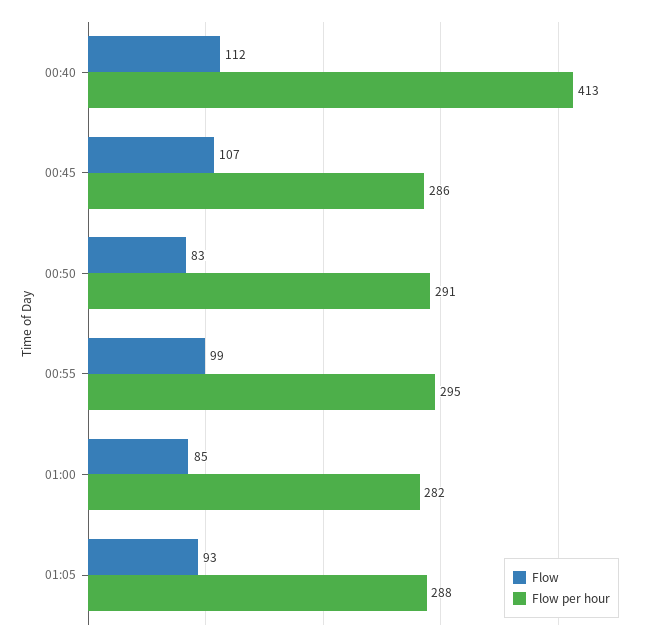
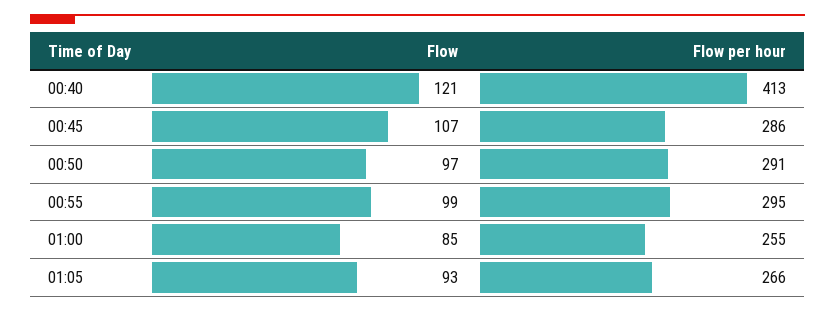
  {
    "Flow": {
-     "00:40": 112,
+     "00:40": 121,
      "00:45": 107,
-     "00:50": 83,
+     "00:50": 97,
      "00:55": 99,
      "01:00": 85,
      "01:05": 93
    },
    "Flow per hour": {
      "00:40": 413,
      "00:45": 286,
      "00:50": 291,
      "00:55": 295,
-     "01:00": 282,
+     "01:00": 255,
-     "01:05": 288
+     "01:05": 266
    }
  }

********

= What is required =
Word for word, print the material above, but without its pictures.

= Response =
  {
    "Flow": {
-     "00:40": 112,
+     "00:40": 121,
      "00:45": 107,
-     "00:50": 83,
+     "00:50": 97,
      "00:55": 99,
      "01:00": 85,
      "01:05": 93
    },
    "Flow per hour": {
      "00:40": 413,
      "00:45": 286,
      "00:50": 291,
      "00:55": 295,
-     "01:00": 282,
+     "01:00": 255,
-     "01:05": 288
+     "01:05": 266
    }
  }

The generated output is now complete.